STORED DATA Start Marker
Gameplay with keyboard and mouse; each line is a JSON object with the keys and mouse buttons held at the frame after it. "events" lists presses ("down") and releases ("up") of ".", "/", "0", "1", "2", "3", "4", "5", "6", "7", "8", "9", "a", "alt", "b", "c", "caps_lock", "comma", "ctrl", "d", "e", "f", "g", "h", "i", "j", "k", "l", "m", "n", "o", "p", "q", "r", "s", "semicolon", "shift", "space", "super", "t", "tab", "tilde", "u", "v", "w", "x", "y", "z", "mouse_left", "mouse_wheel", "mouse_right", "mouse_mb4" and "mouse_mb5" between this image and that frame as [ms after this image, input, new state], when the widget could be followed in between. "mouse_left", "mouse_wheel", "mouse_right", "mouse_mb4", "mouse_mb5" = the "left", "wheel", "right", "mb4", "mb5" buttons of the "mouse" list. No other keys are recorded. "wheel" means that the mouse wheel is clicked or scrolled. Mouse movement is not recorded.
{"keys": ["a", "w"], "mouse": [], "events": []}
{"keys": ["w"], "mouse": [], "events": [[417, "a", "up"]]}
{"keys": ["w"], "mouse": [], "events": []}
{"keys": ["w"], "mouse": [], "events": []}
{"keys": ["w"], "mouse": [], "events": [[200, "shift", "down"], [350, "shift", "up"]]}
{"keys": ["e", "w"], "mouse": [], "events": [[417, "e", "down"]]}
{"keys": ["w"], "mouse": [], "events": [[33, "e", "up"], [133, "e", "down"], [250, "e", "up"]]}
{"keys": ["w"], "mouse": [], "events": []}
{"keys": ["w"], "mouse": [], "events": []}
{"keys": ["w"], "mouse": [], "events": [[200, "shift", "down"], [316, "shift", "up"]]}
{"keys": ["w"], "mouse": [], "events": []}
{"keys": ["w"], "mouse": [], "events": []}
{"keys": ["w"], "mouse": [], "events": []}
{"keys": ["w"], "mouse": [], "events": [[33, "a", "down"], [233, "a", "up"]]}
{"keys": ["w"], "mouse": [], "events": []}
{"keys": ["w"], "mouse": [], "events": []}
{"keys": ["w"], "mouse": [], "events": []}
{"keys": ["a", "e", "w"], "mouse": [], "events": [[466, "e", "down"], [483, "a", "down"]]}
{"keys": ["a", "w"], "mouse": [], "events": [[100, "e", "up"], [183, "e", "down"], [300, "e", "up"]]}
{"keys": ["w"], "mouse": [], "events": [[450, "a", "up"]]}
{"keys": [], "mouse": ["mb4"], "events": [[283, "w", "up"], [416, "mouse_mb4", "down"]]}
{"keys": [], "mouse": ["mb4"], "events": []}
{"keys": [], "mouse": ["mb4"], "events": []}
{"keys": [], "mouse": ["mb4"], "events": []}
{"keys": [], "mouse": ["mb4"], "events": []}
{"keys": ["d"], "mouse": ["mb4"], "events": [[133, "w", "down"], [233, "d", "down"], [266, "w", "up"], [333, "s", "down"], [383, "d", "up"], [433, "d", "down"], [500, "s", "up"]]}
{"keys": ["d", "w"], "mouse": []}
STORED DATA End Marker
WHAT IS NEEDED ::
The full listing has to be duplicated exactly.

PROBLEM SOLUTION ::
Gameplay with keyboard and mouse; each line is a JSON object with the keys and mouse buttons held at the frame after it. "events" lists presses ("down") and releases ("up") of ".", "/", "0", "1", "2", "3", "4", "5", "6", "7", "8", "9", "a", "alt", "b", "c", "caps_lock", "comma", "ctrl", "d", "e", "f", "g", "h", "i", "j", "k", "l", "m", "n", "o", "p", "q", "r", "s", "semicolon", "shift", "space", "super", "t", "tab", "tilde", "u", "v", "w", "x", "y", "z", "mouse_left", "mouse_wheel", "mouse_right", "mouse_mb4" and "mouse_mb5" between this image and that frame as [ms after this image, input, new state], when the widget could be followed in between. "mouse_left", "mouse_wheel", "mouse_right", "mouse_mb4", "mouse_mb5" = the "left", "wheel", "right", "mb4", "mb5" buttons of the "mouse" list. No other keys are recorded. "wheel" means that the mouse wheel is clicked or scrolled. Mouse movement is not recorded.
{"keys": ["a", "w"], "mouse": [], "events": []}
{"keys": ["w"], "mouse": [], "events": [[417, "a", "up"]]}
{"keys": ["w"], "mouse": [], "events": []}
{"keys": ["w"], "mouse": [], "events": []}
{"keys": ["w"], "mouse": [], "events": [[200, "shift", "down"], [350, "shift", "up"]]}
{"keys": ["e", "w"], "mouse": [], "events": [[417, "e", "down"]]}
{"keys": ["w"], "mouse": [], "events": [[33, "e", "up"], [133, "e", "down"], [250, "e", "up"]]}
{"keys": ["w"], "mouse": [], "events": []}
{"keys": ["w"], "mouse": [], "events": []}
{"keys": ["w"], "mouse": [], "events": [[200, "shift", "down"], [316, "shift", "up"]]}
{"keys": ["w"], "mouse": [], "events": []}
{"keys": ["w"], "mouse": [], "events": []}
{"keys": ["w"], "mouse": [], "events": []}
{"keys": ["w"], "mouse": [], "events": [[33, "a", "down"], [233, "a", "up"]]}
{"keys": ["w"], "mouse": [], "events": []}
{"keys": ["w"], "mouse": [], "events": []}
{"keys": ["w"], "mouse": [], "events": []}
{"keys": ["a", "e", "w"], "mouse": [], "events": [[466, "e", "down"], [483, "a", "down"]]}
{"keys": ["a", "w"], "mouse": [], "events": [[100, "e", "up"], [183, "e", "down"], [300, "e", "up"]]}
{"keys": ["w"], "mouse": [], "events": [[450, "a", "up"]]}
{"keys": [], "mouse": ["mb4"], "events": [[283, "w", "up"], [416, "mouse_mb4", "down"]]}
{"keys": [], "mouse": ["mb4"], "events": []}
{"keys": [], "mouse": ["mb4"], "events": []}
{"keys": [], "mouse": ["mb4"], "events": []}
{"keys": [], "mouse": ["mb4"], "events": []}
{"keys": ["d"], "mouse": ["mb4"], "events": [[133, "w", "down"], [233, "d", "down"], [266, "w", "up"], [333, "s", "down"], [383, "d", "up"], [433, "d", "down"], [500, "s", "up"]]}
{"keys": ["d", "w"], "mouse": []}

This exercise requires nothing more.